Set out exactly, line by line, the stretch of data below that begins at the line containing "index mcp: (816, 190)" and ends at the line containing "thumb ip: (753, 162)", with both ends kept.

Segment Start: Input for this task

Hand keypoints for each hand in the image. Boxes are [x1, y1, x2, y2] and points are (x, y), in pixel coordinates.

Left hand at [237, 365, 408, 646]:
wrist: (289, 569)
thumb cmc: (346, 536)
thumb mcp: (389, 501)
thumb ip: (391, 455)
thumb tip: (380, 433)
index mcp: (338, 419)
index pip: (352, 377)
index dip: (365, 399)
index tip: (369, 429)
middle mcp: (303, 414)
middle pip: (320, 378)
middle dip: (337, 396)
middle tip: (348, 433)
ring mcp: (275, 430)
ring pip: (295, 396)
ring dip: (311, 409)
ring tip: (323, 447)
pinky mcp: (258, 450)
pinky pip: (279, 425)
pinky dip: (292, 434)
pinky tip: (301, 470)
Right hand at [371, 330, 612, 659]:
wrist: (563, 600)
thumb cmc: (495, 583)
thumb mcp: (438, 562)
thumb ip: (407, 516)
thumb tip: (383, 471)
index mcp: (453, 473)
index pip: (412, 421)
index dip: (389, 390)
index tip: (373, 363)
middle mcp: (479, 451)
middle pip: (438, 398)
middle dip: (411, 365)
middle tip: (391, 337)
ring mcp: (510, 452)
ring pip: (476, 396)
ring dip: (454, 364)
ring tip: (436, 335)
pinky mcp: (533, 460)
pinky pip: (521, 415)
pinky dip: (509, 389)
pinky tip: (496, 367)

Segment End: Input for this task
Segment Start: Input for this task

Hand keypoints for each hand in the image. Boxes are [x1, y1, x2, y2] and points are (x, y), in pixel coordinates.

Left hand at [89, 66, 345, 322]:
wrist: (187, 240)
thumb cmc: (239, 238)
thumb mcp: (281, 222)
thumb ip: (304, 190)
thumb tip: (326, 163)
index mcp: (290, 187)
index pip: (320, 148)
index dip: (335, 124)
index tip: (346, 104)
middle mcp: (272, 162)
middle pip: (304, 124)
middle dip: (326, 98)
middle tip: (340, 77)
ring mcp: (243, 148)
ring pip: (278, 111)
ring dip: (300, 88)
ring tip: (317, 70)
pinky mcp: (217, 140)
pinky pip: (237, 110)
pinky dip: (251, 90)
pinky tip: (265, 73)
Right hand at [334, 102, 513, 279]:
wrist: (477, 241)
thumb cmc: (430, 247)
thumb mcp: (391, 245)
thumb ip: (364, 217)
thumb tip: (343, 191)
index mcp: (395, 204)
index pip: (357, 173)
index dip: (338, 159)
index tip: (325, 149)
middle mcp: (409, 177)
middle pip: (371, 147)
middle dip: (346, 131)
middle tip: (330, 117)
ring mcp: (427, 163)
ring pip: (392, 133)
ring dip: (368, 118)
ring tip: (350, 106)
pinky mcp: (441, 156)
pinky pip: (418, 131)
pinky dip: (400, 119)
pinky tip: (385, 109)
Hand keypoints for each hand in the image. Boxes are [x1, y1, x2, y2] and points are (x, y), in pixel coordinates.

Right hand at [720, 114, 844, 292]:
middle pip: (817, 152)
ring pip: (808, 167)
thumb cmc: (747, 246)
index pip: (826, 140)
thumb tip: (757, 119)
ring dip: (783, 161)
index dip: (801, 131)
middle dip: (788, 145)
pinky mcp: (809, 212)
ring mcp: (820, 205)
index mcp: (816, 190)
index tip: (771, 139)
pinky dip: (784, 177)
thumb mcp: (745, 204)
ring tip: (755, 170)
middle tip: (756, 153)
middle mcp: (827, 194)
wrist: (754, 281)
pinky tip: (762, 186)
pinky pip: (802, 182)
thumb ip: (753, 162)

Segment End: Input for this task

__Answer area__.
index mcp: (816, 190)
index tip: (771, 139)
pinky dip: (784, 177)
thumb mcp: (745, 204)
ring tip: (755, 170)
middle tip: (756, 153)
middle mcp: (827, 194)
wrist: (754, 281)
pinky tip: (762, 186)
pinky pip: (802, 182)
thumb ip: (753, 162)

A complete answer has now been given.